Red Wings goalie Jonathan Bernier made 39 saves, Andreas Athanasiou lit the lamp twice and Brendan Perlini scored his first goal of the season for the Wings. Torey Krug had the lone goal for the Bruins. 

Here’s your BHN Five Takeaways.

Bruins Beat Themselves

Playing the tail end of their third straight back-to-back set since coming back from the break on January 31 and 18 hours after they beat the Arizona Coyotes 4-2 on Saturday, no one would have blamed the Bruins if they legs gave out and fatigue kicked in Sunday in Detroit. While that appeared to be the case a few times against the Red Wings, the Bruins overall seemed just fine physically and out-shot the Wings 40-20. As head coach Bruce Cassidy pointed out after the Bruins first loss since January 19, 4-3 to the Penguins in Pittsburgh, the Bruins’ main issue Sunday was mental mistakes

“We thought mentally that would be the biggest challenge,” Cassidy said of the team playing another back-to-back. “Two great plays by our D, two forward miss wide-open nets. That’s. …at some point comes back to cost you, today it did. This game I thought we were the better team. I thought we beat ourselves tonight.”

The missed shots Cassidy was referring to were one by David Pastrnak in the second period and then Chris Wagner absolutely choked on a wide-open net in front with 4:37 left in regulation. By no means is this downplaying Bernier’s amazing game but Cassidy is bang on. Not only were the Bruins blowing gifted scoring chances but they were handing those gifts back to the Wings who seemed much happier to oblige the Bruins’ generosity. The Perlini goal 2:07 into the second period was a direct result of Pastrnak making a careless backhand pass just inside the Bruins zone that was picked off by Red Wings forward Adam Erne who fed it to Perlini for the goal. The Bruins finished with 14 turnovers and just didn’t seem in sync in their own zone and through the neutral zone. 

Rask Makes Emergency Start

After finding out a half-hour before warmup’s that rookie defenseman Jeremy Lauzon had been suspended two games for an illegal check to the head of Arizona Coyotes forward Derek Stepan Saturday, the Bruins also found out that goalie Jaro Halak could not start between the pipes. Halak, who at first was believed to have the flu, wasn’t even on the Bruins bench for the first period and it was later divulged by head coach Bruce Cassidy that Halak had an upper-body injury. Rask, starting just 18 hours after making 29 saves in the 4-2 win over the Coyotes Saturday, still did his best to give his team a chance, making 17 saves. 

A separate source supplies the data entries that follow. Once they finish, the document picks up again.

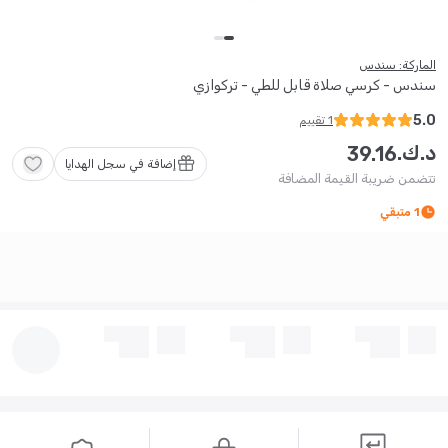
الماركة: سندس
سندس - كرسي صلاة قابل للطي - تركوازي
5.0
1
تقييم
د.ك.
39
.
16
إضافة في سجل الهدايا
تتضمن ضريبة القيمة المضافة
1
متبقي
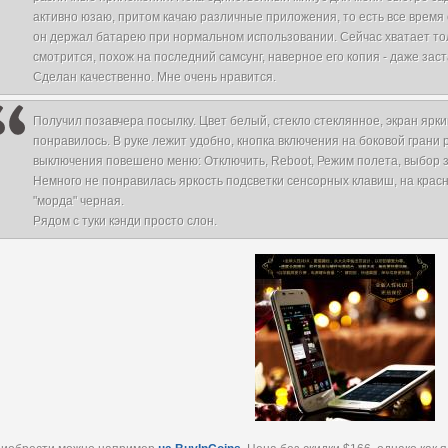
активно юзаю, притом качаю различные приложения, то есть все время 
он держал батарею при нормальном использовании. Сейчас хватает тол
смотрится, похож на последний самсунг, наверное его копия - даже заста
Сделан качественно. Мне очень нравится.
Получил позавчера посылку. Цвет белый, стекло стеклянное, экран ярки
понравилось. В руке лежит удобно, кнопка включения на боковой грани
выключения повешено меню: Отключить, Reboot, Режим полета, выбор зв
Немного не понравилась яркость подсветки сенсорных клавиш, на красном
"морда" черная.
Рядом с туки кэнди просто слон.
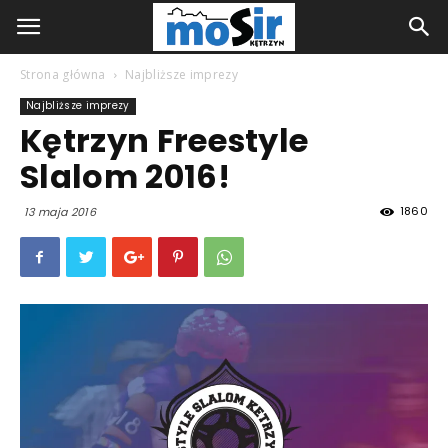
Strona główna
Najbliższe imprezy
Najbliższe imprezy
Kętrzyn Freestyle
Slalom 2016!
1860
13 maja 2016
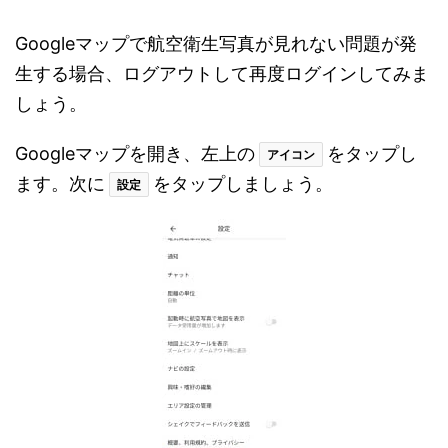
Googleマップで航空衛生写真が見れない問題が発
生する場合、ログアウトして再度ログインしてみま
しょう。
Googleマップを開き、左上の
をタップし
アイコン
ます。次に
をタップしましょう。
設定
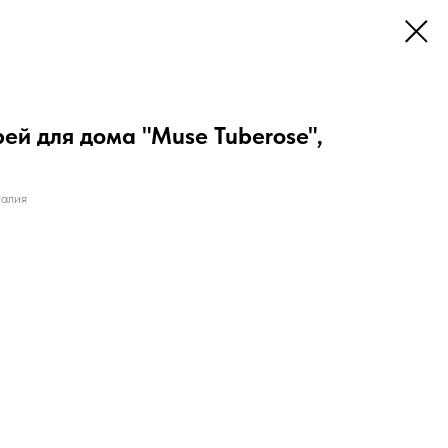
й для дома "Muse Tuberose",
алия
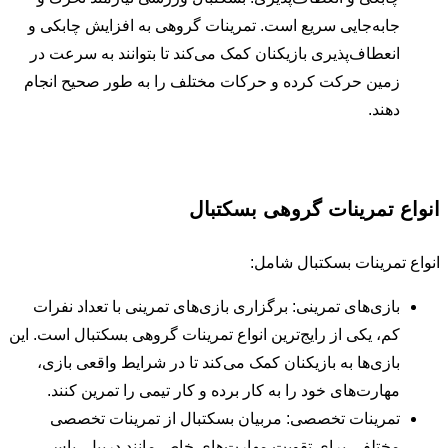
جابه‌جایی سریع است. تمرینات گروهی به افزایش چابکی و
انعطاف‌پذیری بازیکنان کمک می‌کند تا بتوانند به سرعت در
زمین حرکت کرده و حرکات مختلف را به طور صحیح انجام
دهند.
انواع تمرینات گروهی بسکتبال
انواع تمرینات بسکتبال شامل:
بازی‌های تمرینی: برگزاری بازی‌های تمرینی با تعداد نفرات
کم، یکی از رایج‌ترین انواع تمرینات گروهی بسکتبال است. این
بازی‌ها به بازیکنان کمک می‌کند تا در شرایط واقعی بازی،
مهارت‌های خود را به کار برده و کار تیمی را تمرین کنند.
تمرینات تخصصی: مربیان بسکتبال از تمرینات تخصصی
مختلفی برای تقویت مهارت‌های خاص مانند دریبل، پاس،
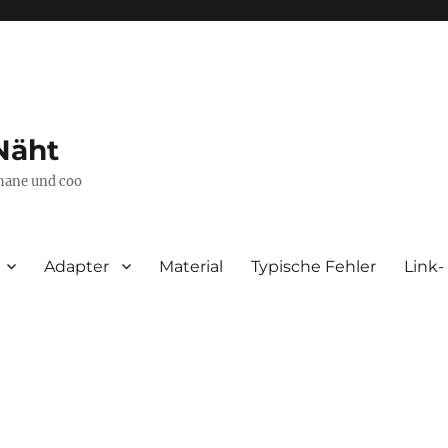
Näht
thane und coo
Adapter
Material
Typische Fehler
Link-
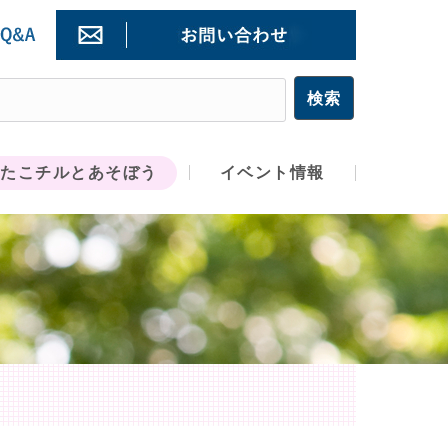
たこチルとあそぼう
イベント情報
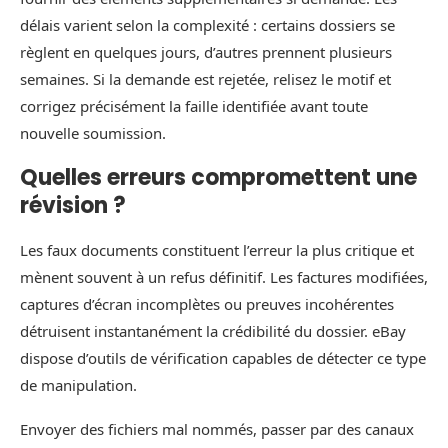
délais varient selon la complexité : certains dossiers se
règlent en quelques jours, d’autres prennent plusieurs
semaines. Si la demande est rejetée, relisez le motif et
corrigez précisément la faille identifiée avant toute
nouvelle soumission.
Quelles erreurs compromettent une
révision ?
Les faux documents constituent l’erreur la plus critique et
mènent souvent à un refus définitif. Les factures modifiées,
captures d’écran incomplètes ou preuves incohérentes
détruisent instantanément la crédibilité du dossier. eBay
dispose d’outils de vérification capables de détecter ce type
de manipulation.
Envoyer des fichiers mal nommés, passer par des canaux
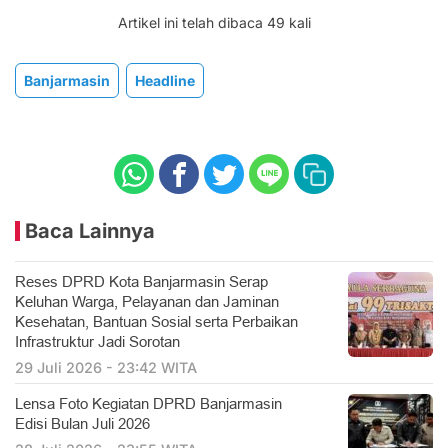
Artikel ini telah dibaca 49 kali
Banjarmasin
Headline
Baca Lainnya
Reses DPRD Kota Banjarmasin Serap
Keluhan Warga, Pelayanan dan Jaminan
Kesehatan, Bantuan Sosial serta Perbaikan
Infrastruktur Jadi Sorotan
29 Juli 2026 - 23:42 WITA
Lensa Foto Kegiatan DPRD Banjarmasin
Edisi Bulan Juli 2026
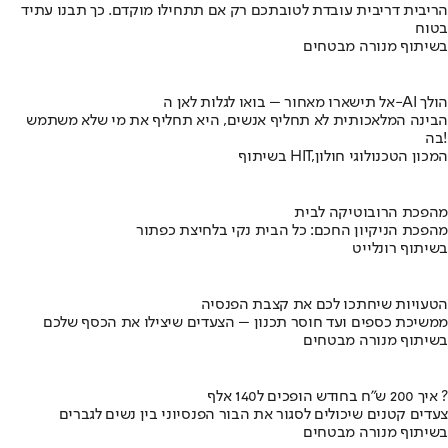
הריבית דריבית עובדת לטובתכם רק אם תתחילו מוקדם. כך תבנו עתיד
בטוח
בשיתוף מנורה מבטחים
אל תישארו מאחור – בואו לגלות לאן ה-AI הולך
הבינה המלאכותית לא תחליף אנשים, היא תחליף את מי שלא משתמש
בה!
בשיתוף HIT,המכון הטכנולוגי חולון
מהפכת הרובוטיקה לבית
מהפכת הניקיון החכם: כל הבית נקי בלחיצת כפתור
בשיתוף רונלייט
הטעויות שיחתכו לכם את קצבת הפנסיה
ממשיכת כספים ועד חוסר תכנון – הצעדים שיצילו את הכסף שלכם
בשיתוף מנורה מבטחים
איך 200 ש"ח בחודש הופכים ל140 אלף ?
צעדים קטנים שיכולים לסגור את הבור הפנסיוני בין נשים לגברים
בשיתוף מנורה מבטחים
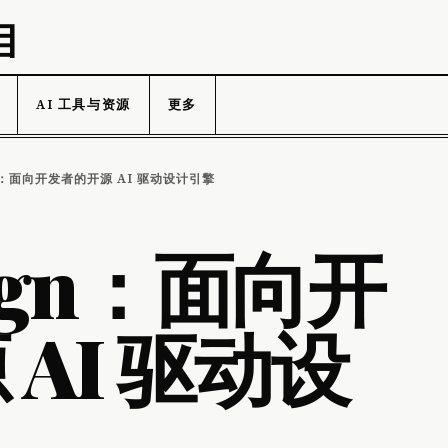
目
AI 工具与资源
更多
GN：面向开发者的开源 AI 驱动设计引擎
sign：面向开
AI 驱动设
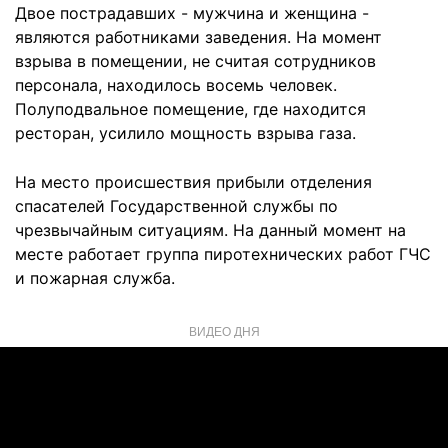
Двое пострадавших - мужчина и женщина -
являются работниками заведения. На момент
взрыва в помещении, не считая сотрудников
персонала, находилось восемь человек.
Полуподвальное помещение, где находится
ресторан, усилило мощность взрыва газа.
На место происшествия прибыли отделения
спасателей Государственной службы по
чрезвычайным ситуациям. На данный момент на
месте работает группа пиротехнических работ ГЧС
и пожарная служба.
ВИДЕО ДНЯ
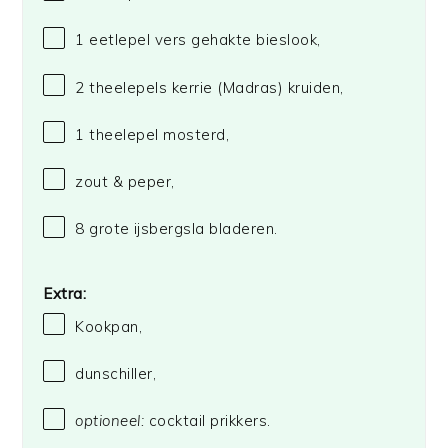
1
eetlepel vers gehakte bieslook,
2
theelepels kerrie (Madras) kruiden,
1
theelepel mosterd,
zout & peper,
8
grote ijsbergsla bladeren.
Extra:
Kookpan,
dunschiller,
optioneel:
cocktail prikkers.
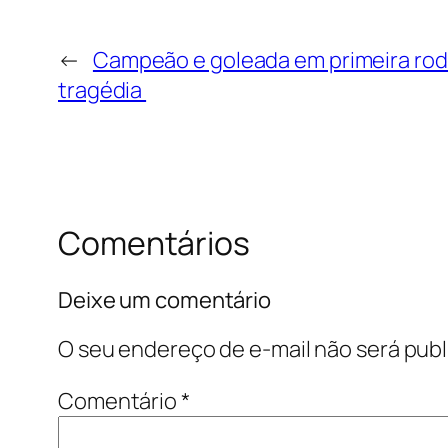
←
Campeão e goleada em primeira ro
tragédia
Comentários
Deixe um comentário
O seu endereço de e-mail não será publ
Comentário
*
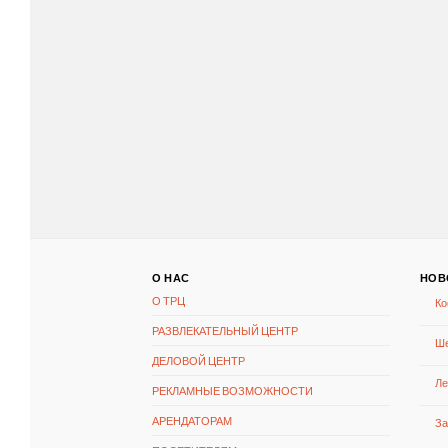
О НАС
НОВ
О ТРЦ
Ко
РАЗВЛЕКАТЕЛЬНЫЙ ЦЕНТР
Ше
ДЕЛОВОЙ ЦЕНТР
Ле
РЕКЛАМНЫЕ ВОЗМОЖНОСТИ
АРЕНДАТОРАМ
За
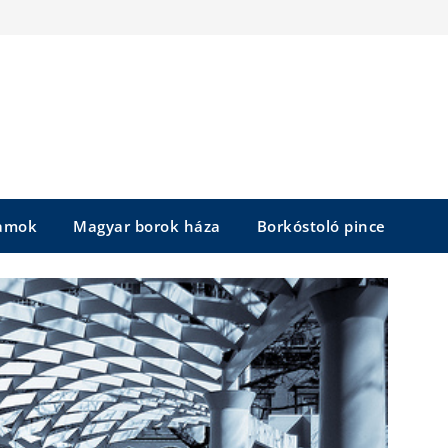
yamok
Magyar borok háza
Borkóstoló pince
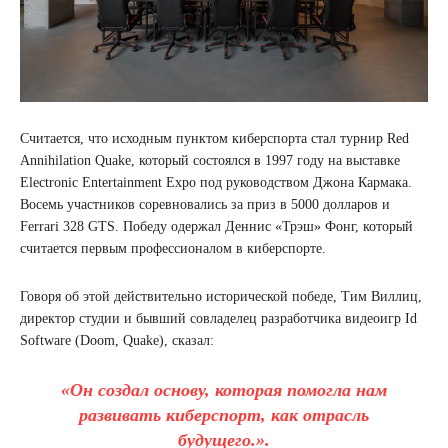
Считается, что исходным пунктом киберспорта стал турнир Red
Annihilation Quake, который состоялся в 1997 году на выставке
Electronic Entertainment Expo под руководством Джона Кармака.
Восемь участников соревновались за приз в 5000 долларов и
Ferrari 328 GTS. Победу одержал Деннис «Трэш» Фонг, который
считается первым профессионалом в киберспорте.
Говоря об этой действительно исторической победе, Тим Виллиц,
директор студии и бывший совладелец разработчика видеоигр Id
Software (Doom, Quake), сказал:
«Он создал основу, которая помогла нам
развивать киберспорт, как отрасль
будущего.».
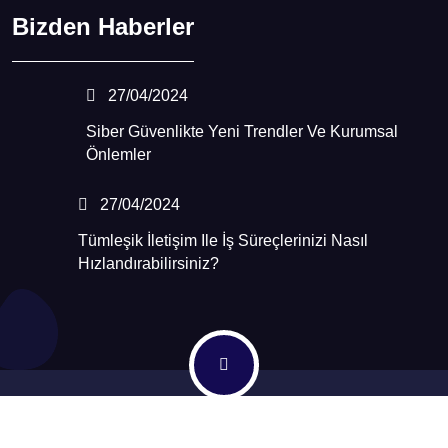
Bizden Haberler
27/04/2024
Siber Güvenlikte Yeni Trendler Ve Kurumsal
Önlemler
27/04/2024
Tümleşik İletişim Ile İş Süreçlerinizi Nasıl
Hızlandırabilirsiniz?
Copyright © - 2026
Tekulus Digital
All Rights Reserved.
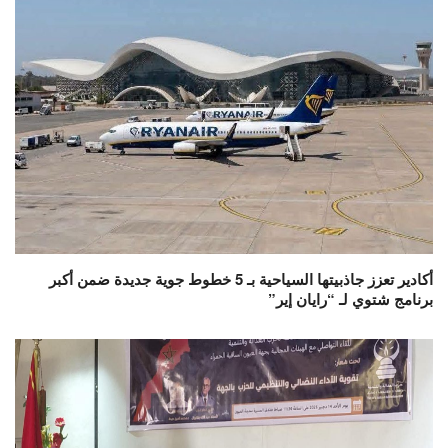
أكادير تعزز جاذبيتها السياحية بـ 5 خطوط جوية جديدة ضمن أكبر
برنامج شتوي لـ “رايان إير”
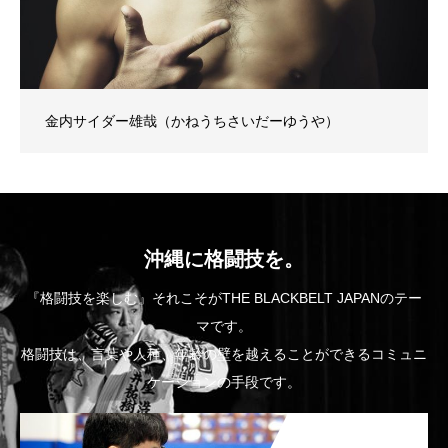
金内サイダー雄哉（かねうちさいだーゆうや）
沖縄に格闘技を。
『格闘技を楽しむ』それこそがTHE BLACKBELT JAPANのテー
マです。
格闘技は、言葉や人種、年齢の壁を越えることができるコミュニ
ケーションの手段です。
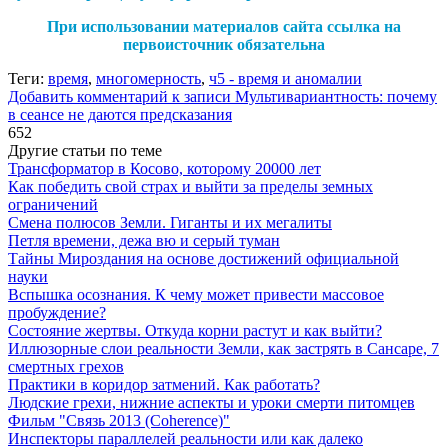
При использовании материалов сайта ссылка на
первоисточник обязательна
Теги:
время
,
многомерность
,
ч5 - время и аномалии
Добавить комментарий
к записи Мультивариантность: почему
в сеансе не даются предсказания
652
Другие статьи по теме
Трансформатор в Косово, которому 20000 лет
Как победить свой страх и выйти за пределы земных
ограничений
Смена полюсов Земли. Гиганты и их мегалиты
Петля времени, дежа вю и серый туман
Тайны Мироздания на основе достижений официальной
науки
Вспышка осознания. К чему может привести массовое
пробуждение?
Состояние жертвы. Откуда корни растут и как выйти?
Иллюзорные слои реальности Земли, как застрять в Сансаре, 7
смертных грехов
Практики в коридор затмений. Как работать?
Людские грехи, нижние аспекты и уроки смерти питомцев
Фильм "Связь 2013 (Coherence)"
Инспекторы параллелей реальности или как далеко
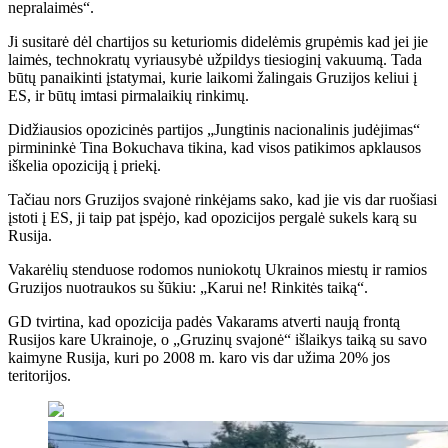
nepralaimės“.
Ji susitarė dėl chartijos su keturiomis didelėmis grupėmis kad jei jie
laimės, technokratų vyriausybė užpildys tiesioginį vakuumą. Tada
būtų panaikinti įstatymai, kurie laikomi žalingais Gruzijos keliui į
ES, ir būtų imtasi pirmalaikių rinkimų.
Didžiausios opozicinės partijos „Jungtinis nacionalinis judėjimas“
pirmininkė Tina Bokuchava tikina, kad visos patikimos apklausos
iškelia opoziciją į priekį.
Tačiau nors Gruzijos svajonė rinkėjams sako, kad jie vis dar ruošiasi
įstoti į ES, ji taip pat įspėjo, kad opozicijos pergalė sukels karą su
Rusija.
Vakarėlių stenduose rodomos nuniokotų Ukrainos miestų ir ramios
Gruzijos nuotraukos su šūkiu: „Karui ne! Rinkitės taiką“.
GD tvirtina, kad opozicija padės Vakarams atverti naują frontą
Rusijos kare Ukrainoje, o „Gruzinų svajonė“ išlaikys taiką su savo
kaimyne Rusija, kuri po 2008 m. karo vis dar užima 20% jos
teritorijos.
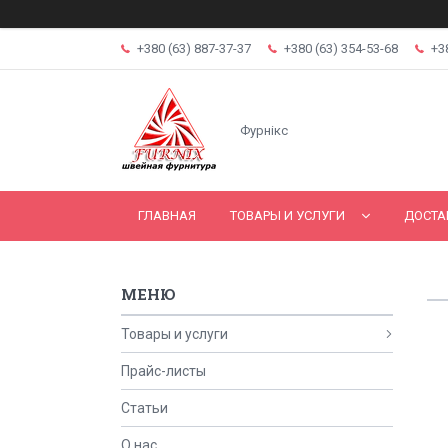
+380 (63) 887-37-37
+380 (63) 354-53-68
+3
Фурнікс
ГЛАВНАЯ
ТОВАРЫ И УСЛУГИ
ДОСТА
Товары и услуги
Прайс-листы
Статьи
О нас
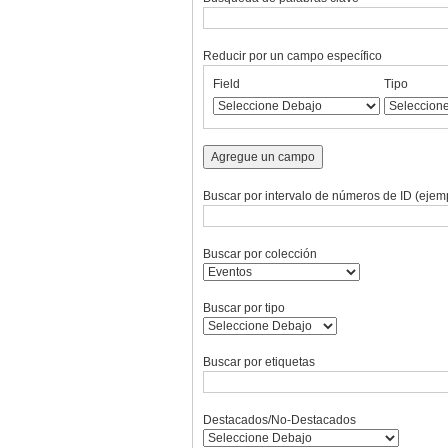
Reducir por un campo específico
Number
Campo
Tipo
Términos
Ensamblador
Field
Tipo
of
de
de
de
de
rows
búsqueda
búsqueda
búsqueda
Búsqueda
in
"Reducir
Agregue un campo
por
un
Buscar por intervalo de números de ID (ejemp
campo
específico":
1
Buscar por colección
Buscar por tipo
Buscar por etiquetas
Destacados/No-Destacados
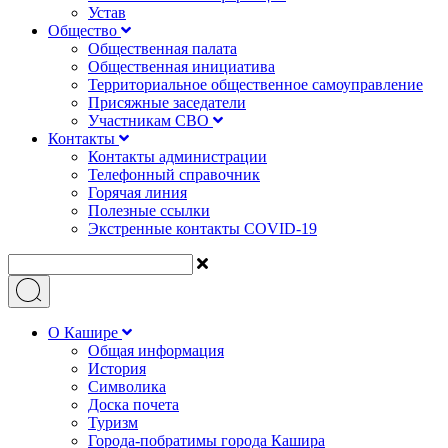
Устав
Общество
Общественная палата
Общественная инициатива
Территориальное общественное самоуправление
Присяжные заседатели
Участникам СВО
Контакты
Контакты администрации
Телефонный справочник
Горячая линия
Полезные ссылки
Экстренные контакты COVID-19
О Кашире
Общая информация
История
Символика
Доска почета
Туризм
Города-побратимы города Кашира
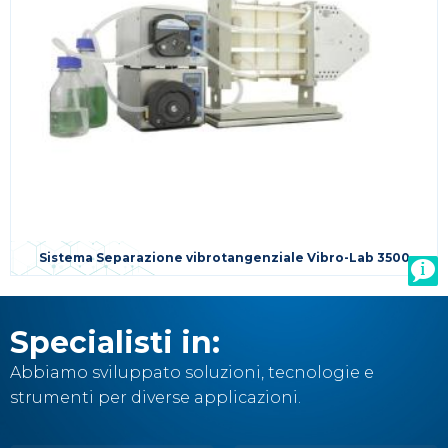
Sistema Separazione vibrotangenziale Vibro-Lab 3500
Specialisti in:
Abbiamo sviluppato soluzioni, tecnologie e
strumenti per diverse applicazioni.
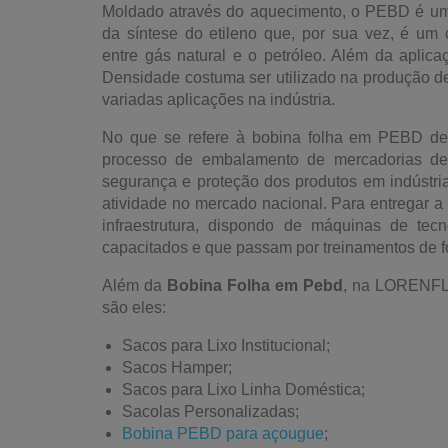
Moldado através do aquecimento, o PEBD é um t
da síntese do etileno que, por sua vez, é um
entre gás natural e o petróleo. Além da aplic
Densidade costuma ser utilizado na produção de
variadas aplicações na indústria.
No que se refere à bobina folha em PEBD des
processo de embalamento de mercadorias de
segurança e proteção dos produtos em indústria
atividade no mercado nacional. Para entregar a
infraestrutura, dispondo de máquinas de tec
capacitados e que passam por treinamentos de f
Além da
Bobina Folha em Pebd
, na LORENFLE
são eles:
Sacos para Lixo Institucional;
Sacos Hamper;
Sacos para Lixo Linha Doméstica;
Sacolas Personalizadas;
Bobina PEBD para açougue
;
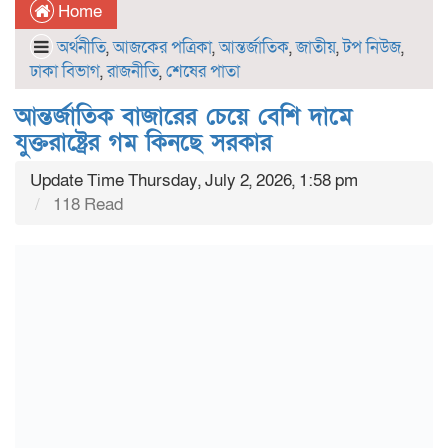
Home
অর্থনীতি
,
আজকের পত্রিকা
,
আন্তর্জাতিক
,
জাতীয়
,
টপ নিউজ
,
ঢাকা বিভাগ
,
রাজনীতি
,
শেষের পাতা
আন্তর্জাতিক বাজারের চেয়ে বেশি দামে
যুক্তরাষ্ট্রের গম কিনছে সরকার
Update Time Thursday, July 2, 2026, 1:58 pm
118 Read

Neither of the two goals he allowed, to Perlini and eventual game-winner by Athanasiou 7:10 into the third period was Rask’s fault. Unfortunately, he and the Bruins had a perfect storm of pre-game problems hit them and do so in the tail end of a back-to-back. The frazzled team in front of him didn’t give him much of a chance to keep his win streak going. This was Rask’s first loss since a 2-1 overtime defeat to the Columbus Blue Jackets January 2 and his first in regulation since December 12, a 3-2 loss to the Tampa Bay Lightning. 

Offsides Reviews Need To Have Time Limit

The Bruins appeared to have tied the game at one 12:33 into the second period when Brad Marchand beat Bernier in front for what would’ve been his 23rd goal of the season. The Wings issued an offsides challenge though and after an over five-minute long review for what was clearly offsides by the Bruins, the goal was disallowed and the Bruins still trailed 1-0. They would later tie the game 33 ticks into the third period, but the NBC broadcast and social media were still baffled then and after the game at why what seemed to be such an obvious call, took so long to review. 

This has been the case too many times this season around the league and it needs to change ASAP! The NHL Board of Governors meet again in March and there is no shame in admitting a mistake or fault for letting offsides review become an absolute disaster. Put a time limit on the review by the officials and if they can’t decide in say, two minutes, then let the goal stand. Forget the fact that the majority of the time, the offsides actually never effects the play that led to the goal, let’s at least get a timer on this process!

Bruins Can’t Get Back-To-Back Triple Sweep

The Bruins played three straight back-to-back’s out of the break and almost completed the triple sweep, going five for six in the three two-game sets. They beat the Winnipeg Jets 2-1 on January 31 in Winnipeg and the Minnesota Wild in Minnesota 6-1 on February 1; then the Vancouver Canucks 4-0 in Boston on February 4 and the Chicago Blackhawks 2-1 in overtime in Chicago on February 5. After beating the Arizona Coyotes 4-2 Saturday in Boston, they couldn’t pull off the final back-to-back sweep Sunday in Detroit. They out-scored their opponent 19-8 over those six games and will still wake up in first place in their division, conference and in the NHL. The Bruins are now 7-1-1 the first game of a back-to-back and 4-4-1 in the second. They have four more back-to-back’s this season.

Power Failure

For the first time in six games, the Bruins not only lost but they didn’t score on the powerplay and that with their mental errors played a major role in the loss. The Bruins went 0-for-4 on the man advantage Sunday and failed to convert on a 5-on-3 late in the opening frame. Clearly the mental fatigue played a role in a rare power failure by one of the league’s best powerplay teams.